Taking small, manageable steps towards a larger goal is the Kaizen approach to management, based on the Japanese word for “improvement” and with roots in Buddhist philosophy, which was one of the influences for Yoda in the 1980 film Star Wars: the Empire Strikes Back.

Understand what’s unique to your situation and brainstorm your next Kaizen step. As an example, I assumed a typical situation and wrote an article giving Kaizen steps towards As Far As Possible.
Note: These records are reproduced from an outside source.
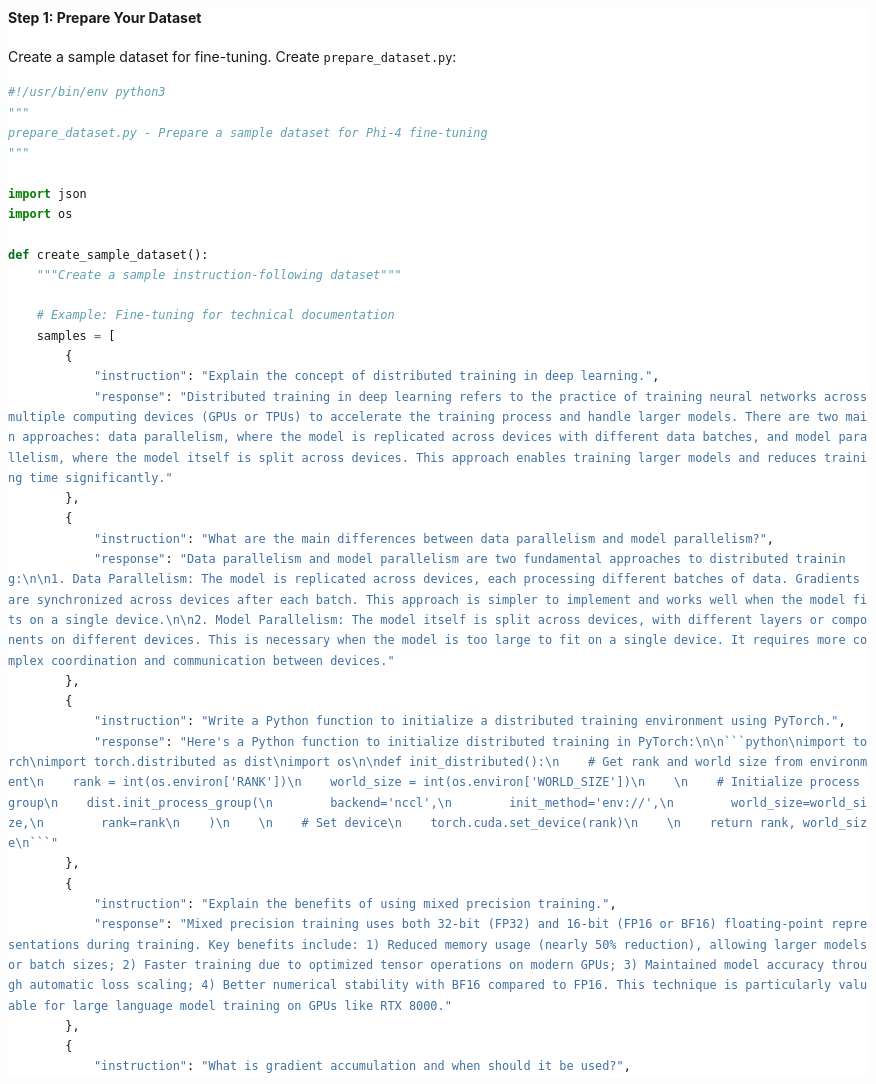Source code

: #### Step 1: Prepare Your Dataset

Create a sample dataset for fine-tuning. Create `prepare_dataset.py`:

```python
#!/usr/bin/env python3
"""
prepare_dataset.py - Prepare a sample dataset for Phi-4 fine-tuning
"""

import json
import os

def create_sample_dataset():
    """Create a sample instruction-following dataset"""
    
    # Example: Fine-tuning for technical documentation
    samples = [
        {
            "instruction": "Explain the concept of distributed training in deep learning.",
            "response": "Distributed training in deep learning refers to the practice of training neural networks across multiple computing devices (GPUs or TPUs) to accelerate the training process and handle larger models. There are two main approaches: data parallelism, where the model is replicated across devices with different data batches, and model parallelism, where the model itself is split across devices. This approach enables training larger models and reduces training time significantly."
        },
        {
            "instruction": "What are the main differences between data parallelism and model parallelism?",
            "response": "Data parallelism and model parallelism are two fundamental approaches to distributed training:\n\n1. Data Parallelism: The model is replicated across devices, each processing different batches of data. Gradients are synchronized across devices after each batch. This approach is simpler to implement and works well when the model fits on a single device.\n\n2. Model Parallelism: The model itself is split across devices, with different layers or components on different devices. This is necessary when the model is too large to fit on a single device. It requires more complex coordination and communication between devices."
        },
        {
            "instruction": "Write a Python function to initialize a distributed training environment using PyTorch.",
            "response": "Here's a Python function to initialize distributed training in PyTorch:\n\n```python\nimport torch\nimport torch.distributed as dist\nimport os\n\ndef init_distributed():\n    # Get rank and world size from environment\n    rank = int(os.environ['RANK'])\n    world_size = int(os.environ['WORLD_SIZE'])\n    \n    # Initialize process group\n    dist.init_process_group(\n        backend='nccl',\n        init_method='env://',\n        world_size=world_size,\n        rank=rank\n    )\n    \n    # Set device\n    torch.cuda.set_device(rank)\n    \n    return rank, world_size\n```"
        },
        {
            "instruction": "Explain the benefits of using mixed precision training.",
            "response": "Mixed precision training uses both 32-bit (FP32) and 16-bit (FP16 or BF16) floating-point representations during training. Key benefits include: 1) Reduced memory usage (nearly 50% reduction), allowing larger models or batch sizes; 2) Faster training due to optimized tensor operations on modern GPUs; 3) Maintained model accuracy through automatic loss scaling; 4) Better numerical stability with BF16 compared to FP16. This technique is particularly valuable for large language model training on GPUs like RTX 8000."
        },
        {
            "instruction": "What is gradient accumulation and when should it be used?",
```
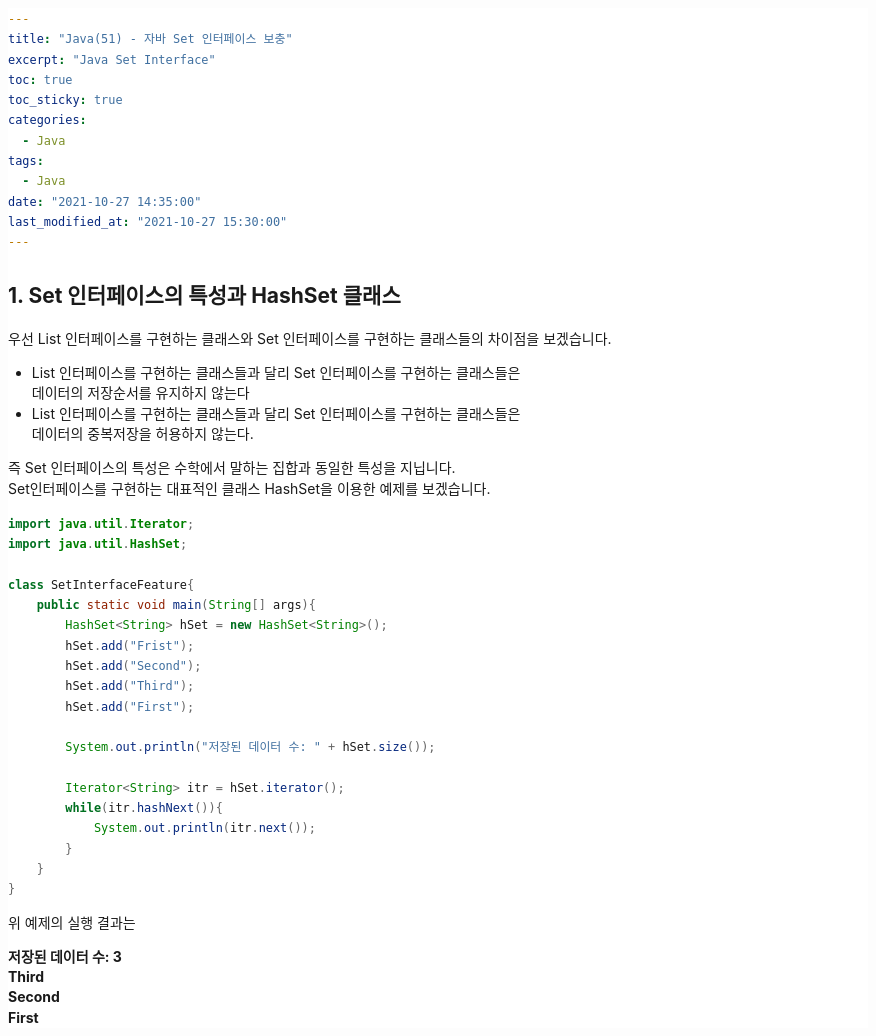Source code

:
 ```yaml
---
title: "Java(51) - 자바 Set 인터페이스 보충"
excerpt: "Java Set Interface"
toc: true
toc_sticky: true
categories:
  - Java
tags:
  - Java
date: "2021-10-27 14:35:00"
last_modified_at: "2021-10-27 15:30:00"
---
```


## 1. Set 인터페이스의 특성과 HashSet 클래스

우선 List 인터페이스를 구현하는 클래스와 Set 인터페이스를 구현하는 클래스들의 차이점을 보겠습니다.<br/>

- List 인터페이스를 구현하는 클래스들과 달리 Set 인터페이스를 구현하는 클래스들은<br/>
  데이터의 저장순서를 유지하지 않는다
- List 인터페이스를 구현하는 클래스들과 달리 Set 인터페이스를 구현하는 클래스들은<br/>
  데이터의 중복저장을 허용하지 않는다.

즉 Set 인터페이스의 특성은 수학에서 말하는 집합과 동일한 특성을 지닙니다.<br/>
Set인터페이스를 구현하는 대표적인 클래스 HashSet을 이용한 예제를 보겠습니다.<br/>

```java
import java.util.Iterator;
import java.util.HashSet;

class SetInterfaceFeature{
    public static void main(String[] args){
        HashSet<String> hSet = new HashSet<String>();
        hSet.add("Frist");
        hSet.add("Second");
        hSet.add("Third");
        hSet.add("First");

        System.out.println("저장된 데이터 수: " + hSet.size());

        Iterator<String> itr = hSet.iterator();
        while(itr.hashNext()){
            System.out.println(itr.next());
        }
    }
}
```

위 예제의 실행 결과는<br/>

**저장된 데이터 수: 3**<br/>
**Third**<br/>
**Second**<br/>
**First**<br/>
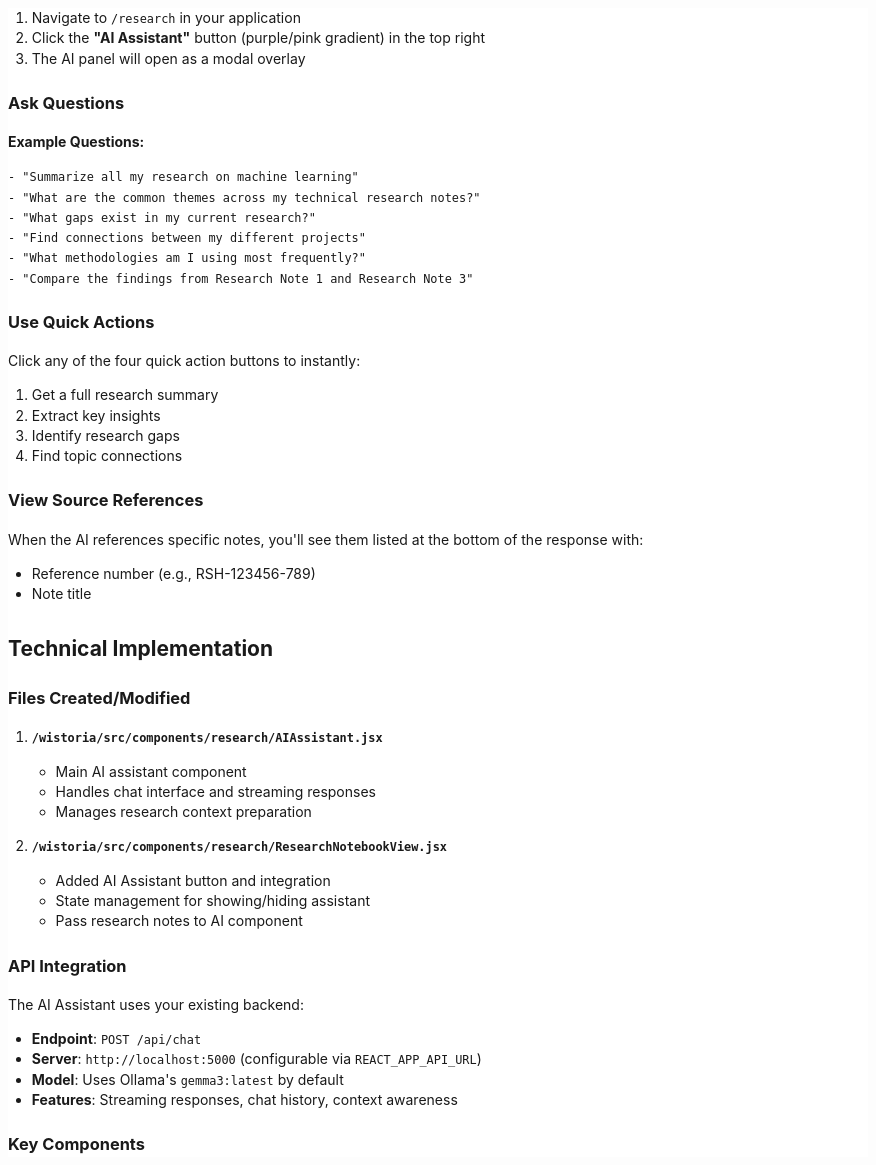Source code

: 1. Navigate to `/research` in your application
2. Click the **"AI Assistant"** button (purple/pink gradient) in the top right
3. The AI panel will open as a modal overlay

### Ask Questions

**Example Questions:**
```
- "Summarize all my research on machine learning"
- "What are the common themes across my technical research notes?"
- "What gaps exist in my current research?"
- "Find connections between my different projects"
- "What methodologies am I using most frequently?"
- "Compare the findings from Research Note 1 and Research Note 3"
```

### Use Quick Actions

Click any of the four quick action buttons to instantly:
1. Get a full research summary
2. Extract key insights
3. Identify research gaps
4. Find topic connections

### View Source References

When the AI references specific notes, you'll see them listed at the bottom of the response with:
- Reference number (e.g., RSH-123456-789)
- Note title

## Technical Implementation

### Files Created/Modified

1. **`/wistoria/src/components/research/AIAssistant.jsx`**
   - Main AI assistant component
   - Handles chat interface and streaming responses
   - Manages research context preparation

2. **`/wistoria/src/components/research/ResearchNotebookView.jsx`**
   - Added AI Assistant button and integration
   - State management for showing/hiding assistant
   - Pass research notes to AI component

### API Integration

The AI Assistant uses your existing backend:
- **Endpoint**: `POST /api/chat`
- **Server**: `http://localhost:5000` (configurable via `REACT_APP_API_URL`)
- **Model**: Uses Ollama's `gemma3:latest` by default
- **Features**: Streaming responses, chat history, context awareness

### Key Components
For example, Unique Device Identifiers will be required for all devices to ensure traceability throughout distribution, and Clinical Data and Post-market Surveillance reports will be necessary to document that you reduced risk As Far As Possible. These are described in details throughout the 175-page European Medical Device Regulation.
Many details are out of scope for the Big Picture, which is why I recommend doing what Chuck Norris would do.

Chuck would politely ask me to help him.
But that may not be necessary; all requirements are available online, for free. I wrote an article with tips-and-tricks for learning the MDR, which includes using original sources of information whenever possible and consider hiring consultants to help. But, most consultants simply explain what is publicly available, so start by reviewing these regulations and guidance documents:

10) Seek Consulting & Training

This is my opinion.

My opinion stems from facts.

80,000 to 250,000 people die each year from healthcare errors in the United States. 5 million people die world-wide from low-quality healthcare.

Public awareness is increasing through news and documentaries like The Bleeding Edge. European citizens demanded government oversight after 400,000 people received toxic implants, which led to the MDR.

The United States is reviewing our regulations. We have the opportunity to learn from the EU-MDR, but only if we tell our elected officials that it’s important and that our votes depend on their actions.

I believe that the EU-MDR is a starting point towards safer, more innovative healthcare. If a company or entrepreneur innovates safe designs that are beneficial to patients they become the new state of the art. Innovators win and society wins.

Companies that excel will be the ones that accept change and create a culture of continuous improvement.